Politique

Cette visite de Macron au Groenland dit beaucoup de sa posture face à Trump

POLITIQUE – Une bravade lancée au gendarme américain ? En se rendant au Groenland, pays en apparence tranquille et éloigné du tumulte géopolitique actuel, Emmanuel Macron cherche à montrer les muscles. Il sera en déplacement sur l’île le dimanche 15 juin pour, explique son entourage, « renforcer la coopération » avec ce territoire autonome du Danemark. Mais à travers cette visite, c’est en réalité à Donald Trump et à la communauté internationale que cherche à s’adresser le Président français.

Depuis son retour à la Maison Blanche, le successeur de Joe Biden n’a eu de cesse de faire part de ses envies expansionnistes. « Les États-Unis se considéreront à nouveau comme un pays qui étend son territoire et porte son drapeau vers de nouveaux et magnifiques horizons », clamait-il lors de son discours d’investiture en janvier, sans toutefois mentionner explicitement le Groenland. Le 30 mars, sur NBC, il se montre beaucoup plus clair : « Nous finirons par avoir le Groenland. J’en suis sûr à 100 % », déclarait-il alors. Ajoutant : « Il y a de bonnes chances pour que [cette annexion] se fasse sans usage de la force militaire », mais « toutes les options sont sur la table ».

Des propos qui avaient scandalisé des chefs d’État du monde entier. Le ministre français des Affaires étrangères Jean-Noël Barrot avait alors assuré que l’envoi de troupes européennes n’était plus à exclure pour venir en aide au Danemark, si besoin était. De fait, le Groenland est un territoire appartenant à un État membre de l’Union européenne. Une telle confrontation, entre l’Europe et les États-Unis serait non seulement inédite, mais signerait en plus la fin de l’OTAN.

Emmanuel Macron, qui sera le premier chef d’État étranger à se rendre au Groenland depuis les menaces d’annexion, ne manquera pas de réaffirmer son soutien aux 56 000 personnes qui y vivent, inquiètes de l’avenir de leur pays. Officiellement, il s’y rend « à l’invitation » du Premier ministre du Groenland Jens-Frederik Nielsen et de la Première ministre danoise Mette Frederiksen pour parler de « sécurité en Atlantique Nord et dans l’Arctique » mais aussi de « sujets liés au changement climatique, à la transition énergétique et à la sécurité d’approvisionnement en minerais critique ».
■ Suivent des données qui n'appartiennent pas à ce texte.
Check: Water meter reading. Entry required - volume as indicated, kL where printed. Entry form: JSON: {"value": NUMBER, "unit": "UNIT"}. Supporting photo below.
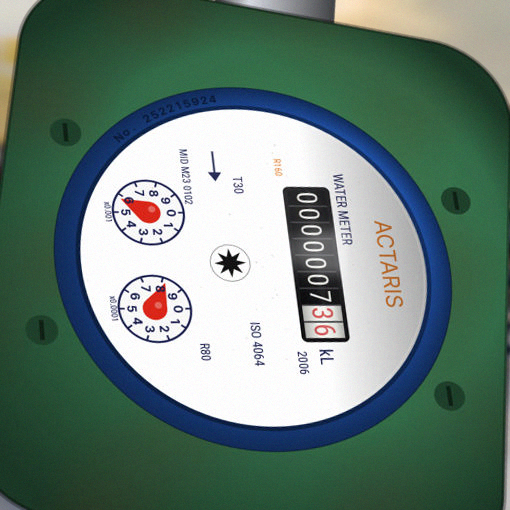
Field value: {"value": 7.3658, "unit": "kL"}
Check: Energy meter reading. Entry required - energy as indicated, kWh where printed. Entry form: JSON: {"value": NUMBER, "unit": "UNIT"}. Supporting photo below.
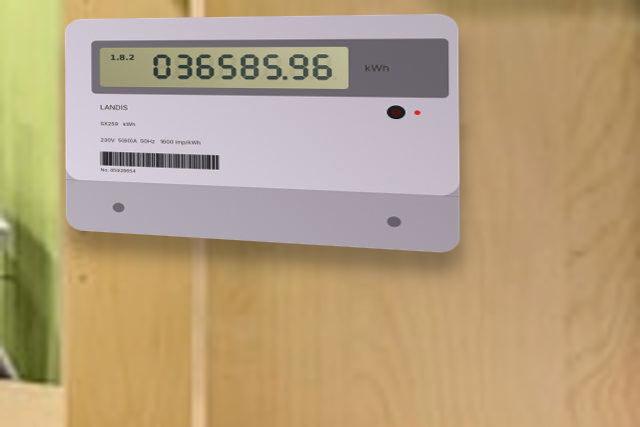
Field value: {"value": 36585.96, "unit": "kWh"}
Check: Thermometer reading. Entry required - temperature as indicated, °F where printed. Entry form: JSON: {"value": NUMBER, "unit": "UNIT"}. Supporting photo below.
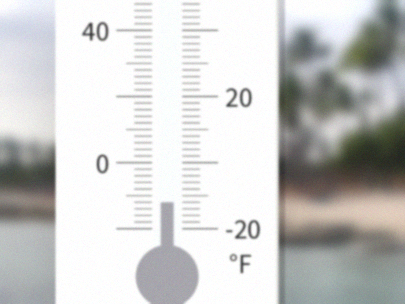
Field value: {"value": -12, "unit": "°F"}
Macron en porte-voix d’une UE qui se rêve plus forte ?

Le Groenland est un territoire très riche en ressources naturelles, recouvert à 85 % de glace, et dispose de nombreuses terres rares et de zones pétrolières inexploitées. Le réchauffement climatique et la fonte des glaces accélèrent ces perspectives, ce qui n’a pas échappé à Donald Trump.

Mais à n’en pas douter, le Président français se posera lors de son déplacement comme l’anti-Trump, porte-voix d’une Union européenne qui joue sa crédibilité (et même sa survie) sur le sujet, alors qu’elle est impuissante à mettre un terme à la guerre en Ukraine, qui s’enlise depuis plus de trois ans.

Depuis la réélection de Donald Trump, Emmanuel Macron a retrouvé voix au chapitre sur la scène internationale. À l’inverse d’un Président américain qui met en place des droits de douane totalement démesurés, puis revient dessus, qui annonce vouloir faire de Gaza la « Riviera du Moyen-Orient » en déportant des milliers de personnes ou qui gèle les subventions à des dizaines d’organismes d’aide humanitaire, le locataire de l’Élysée entend se poser comme un facteur de stabilité et une voix medium de compromis. Même s’il ne dit pas son nom, le bras de fer sur le dossier du Groenland ne fait que commencer.